## WHAT YOU SHOULD DO
Wherever pictures occur in the entries below, leave them out and retype the rest exactly.

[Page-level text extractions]
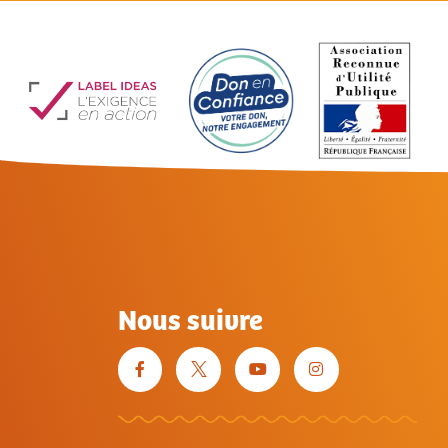
Nous suivre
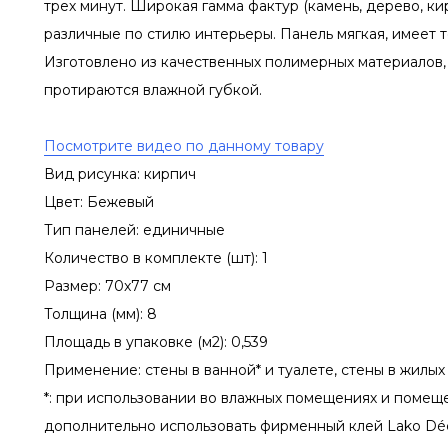
трех минут. Широкая гамма фактур (камень, дерево, ки
различные по стилю интерьеры. Панель мягкая, имеет т
Изготовлено из качественных полимерных материалов,
протираются влажной губкой.
Посмотрите видео по данному товару
Вид рисунка: кирпич
Цвет: Бежевый
Тип панелей: единичные
Количество в комплекте (шт): 1
Размер: 70x77 см
Толщина (мм): 8
Площадь в упаковке (м2): 0,539
Применение: стены в ванной* и туалете, стены в жилых
*: при использовании во влажных помещениях и помещ
дополнительно использовать фирменный клей Lako Dé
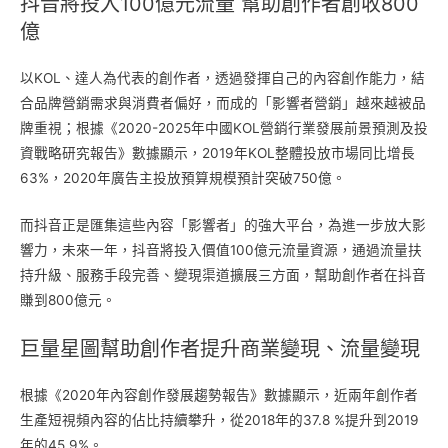
抖音將投入100億元流量 幫助創作者創收800
億
以KOL、達人為代表的創作者，透過發揮自己的內容創作能⼒，結
合品牌營銷需求與消費者偏好，而成的「影響者營銷」越來越被品
牌重視；根據《2020-2025年中國KOL營銷行業發展前景預測及投
資戰略研究報告》數據顯示，2019年KOL整體投放市場同⽐增長
63%，2020年廣告主投放預算規模預計突破750億。
而抖音正是匯集這些內容「影響者」的強大平台，為進一步放大影
響力，未來一年，抖音將投入價值100億元流量資源，通過流量扶
持升級、服務手段完善、變現渠道擴展三方面，幫助創作者在抖音
賺到800億元。
巨量星圖幫助創作者提升商業變現、流量變現
根據《2020年內容創作發展趨勢報告》數據顯示，近兩年創作者
生產短視頻內容的佔比持續攀升，從2018年的37.8 %提升到2019
年的45.9%。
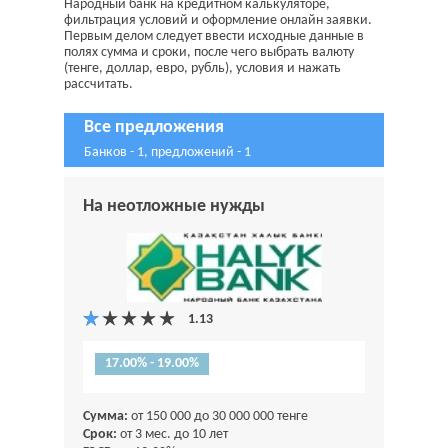
Народный банк на кредитном калькуляторе,
фильтрация условий и оформление онлайн заявки.
Первым делом следует ввести исходные данные в
полях сумма и сроки, после чего выбрать валюту
(тенге, доллар, евро, рубль), условия и нажать
рассчитать.
Все предложения
Банков - 1, предложений - 1
На неотложные нужды
17.00% - 19.00%
Сумма:
от 150 000 до 30 000 000 тенге
Срок:
от 3 мес. до 10 лет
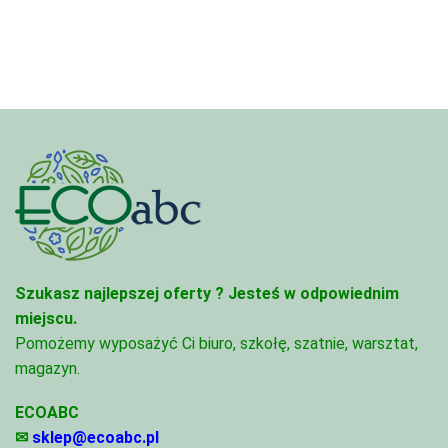
558,00 zł
do
do
1
1
950,
686,00 zł
Szukasz najlepszej oferty ?
Jesteś w odpowiednim
miejscu.
Pomożemy wyposażyć Ci biuro, szkołę, szatnie, warsztat,
magazyn.
ECOABC
✉
sklep@ecoabc.pl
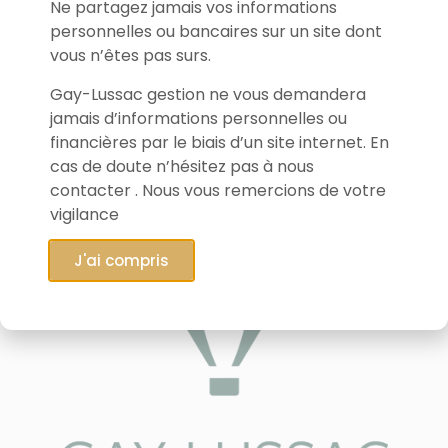
Ne partagez jamais vos informations
personnelles ou bancaires sur un site dont
vous n’êtes pas surs.
Gay-Lussac gestion ne vous demandera
jamais d’informations personnelles ou
financières par le biais d’un site internet. En
cas de doute n’hésitez pas à nous
contacter . Nous vous remercions de votre
vigilance
J'ai compris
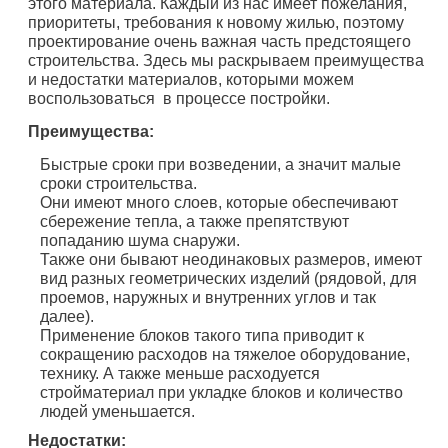
этого материала. Каждый из нас имеет пожелания,
приоритеты, требования к новому жилью, поэтому
проектирование очень важная часть предстоящего
строительства. Здесь мы раскрываем преимущества
и недостатки материалов, которыми можем
воспользоваться в процессе постройки.
Преимущества:
Быстрые сроки при возведении, а значит малые
сроки строительства.
Они имеют много слоев, которые обеспечивают
сбережение тепла, а также препятствуют
попаданию шума снаружи.
Также они бывают неодинаковых размеров, имеют
вид разных геометрических изделий (рядовой, для
проемов, наружных и внутренних углов и так
далее).
Применение блоков такого типа приводит к
сокращению расходов на тяжелое оборудование,
технику. А также меньше расходуется
стройматериал при укладке блоков и количество
людей уменьшается.
Недостатки:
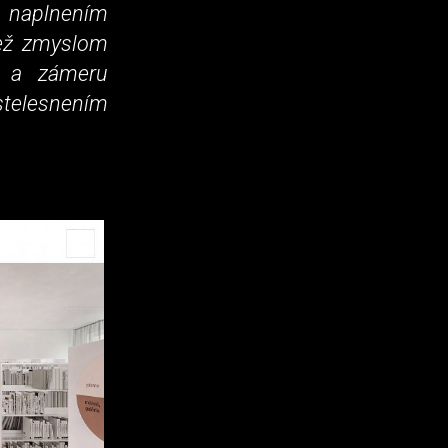
, naplnením
tiež zmyslom
e a zámeru
stelesnením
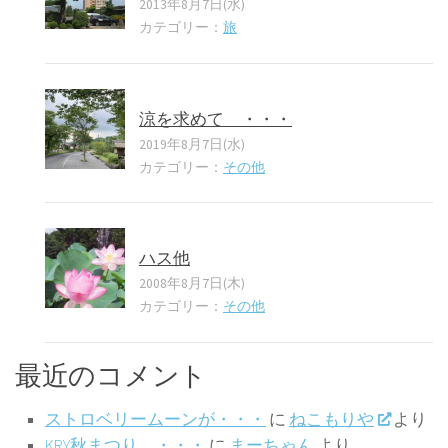
2013年8月7日(水)
カテゴリー：
旅
涼を求めて ・・・
2019年8月7日(水)
カテゴリー：
その他
ハス他
2008年8月7日(木)
カテゴリー：
その他
最近のコメント
ストロベリームーンが・・・
に
ねこもりや
より
KRY秋まつり ・・・
に
まーちゃん
より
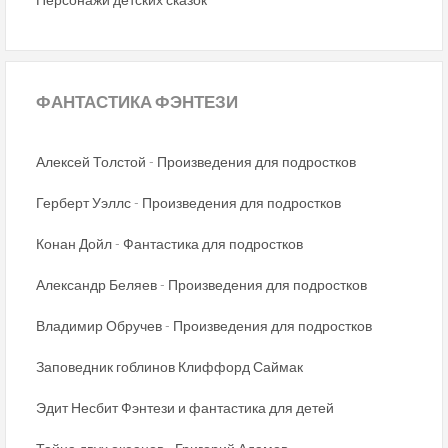
ФАНТАСТИКА
ФЭНТЕЗИ
Алексей Толстой - Произведения для подростков
Герберт Уэллс - Произведения для подростков
Конан Дойл - Фантастика для подростков
Александр Беляев - Произведения для подростков
Владимир Обручев - Произведения для подростков
Заповедник гоблинов Клиффорд Саймак
Эдит Несбит Фэнтези и фантастика для детей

## TASK SOLUTION
Nous suivre
трех минут. Широкая гамма фактур (камень, дерево, ки
различные по стилю интерьеры. Панель мягкая, имеет т
Изготовлено из качественных полимерных материалов,
протираются влажной губкой.
Посмотрите видео по данному товару
Вид рисунка: кирпич
Цвет: Бежевый
Тип панелей: единичные
Количество в комплекте (шт): 1
Размер: 70x77 см
Толщина (мм): 8
Площадь в упаковке (м2): 0,539
Применение: стены в ванной* и туалете, стены в жилых
*: при использовании во влажных помещениях и помещ
дополнительно использовать фирменный клей Lako Dé
抖音將投入100億元流量 幫助創作者創收800
億
以KOL、達人為代表的創作者，透過發揮自己的內容創作能⼒，結
合品牌營銷需求與消費者偏好，而成的「影響者營銷」越來越被品
牌重視；根據《2020-2025年中國KOL營銷行業發展前景預測及投
資戰略研究報告》數據顯示，2019年KOL整體投放市場同⽐增長
63%，2020年廣告主投放預算規模預計突破750億。
而抖音正是匯集這些內容「影響者」的強大平台，為進一步放大影
響力，未來一年，抖音將投入價值100億元流量資源，通過流量扶
持升級、服務手段完善、變現渠道擴展三方面，幫助創作者在抖音
賺到800億元。
巨量星圖幫助創作者提升商業變現、流量變現
根據《2020年內容創作發展趨勢報告》數據顯示，近兩年創作者
生產短視頻內容的佔比持續攀升，從2018年的37.8 %提升到2019
年的45.9%。
Народный банк на кредитном калькуляторе,
фильтрация условий и оформление онлайн заявки.
Первым делом следует ввести исходные данные в
полях сумма и сроки, после чего выбрать валюту
(тенге, доллар, евро, рубль), условия и нажать
рассчитать.
Все предложения
Банков - 1, предложений - 1
На неотложные нужды
17.00% - 19.00%
Сумма:
от 150 000 до 30 000 000 тенге
Срок:
от 3 мес. до 10 лет
558,00 zł
do
do
1
1
950,
686,00 zł
Szukasz najlepszej oferty ?
Jesteś w odpowiednim
miejscu.
Pomożemy wyposażyć Ci biuro, szkołę, szatnie, warsztat,
magazyn.
ECOABC
✉
sklep@ecoabc.pl
Ne partagez jamais vos informations
personnelles ou bancaires sur un site dont
vous n’êtes pas surs.
Gay-Lussac gestion ne vous demandera
jamais d’informations personnelles ou
financières par le biais d’un site internet. En
cas de doute n’hésitez pas à nous
contacter . Nous vous remercions de votre
vigilance
J'ai compris
этого материала. Каждый из нас имеет пожелания,
приоритеты, требования к новому жилью, поэтому
проектирование очень важная часть предстоящего
строительства. Здесь мы раскрываем преимущества
и недостатки материалов, которыми можем
воспользоваться в процессе постройки.
Преимущества:
Быстрые сроки при возведении, а значит малые
сроки строительства.
Они имеют много слоев, которые обеспечивают
сбережение тепла, а также препятствуют
попаданию шума снаружи.
Также они бывают неодинаковых размеров, имеют
вид разных геометрических изделий (рядовой, для
проемов, наружных и внутренних углов и так
далее).
Применение блоков такого типа приводит к
сокращению расходов на тяжелое оборудование,
технику. А также меньше расходуется
стройматериал при укладке блоков и количество
людей уменьшается.
Недостатки:
, naplnením
tiež zmyslom
e a zámeru
stelesnením
2013年8月7日(水)
カテゴリー：
旅
涼を求めて ・・・
2019年8月7日(水)
カテゴリー：
その他
ハス他
2008年8月7日(木)
カテゴリー：
その他
最近のコメント
ストロベリームーンが・・・
に
ねこもりや
より
KRY秋まつり ・・・
に
まーちゃん
より
ФАНТАСТИКА
ФЭНТЕЗИ
Алексей Толстой - Произведения для подростков
Герберт Уэллс - Произведения для подростков
Конан Дойл - Фантастика для подростков
Александр Беляев - Произведения для подростков
Владимир Обручев - Произведения для подростков
Заповедник гоблинов Клиффорд Саймак
Эдит Несбит Фэнтези и фантастика для детей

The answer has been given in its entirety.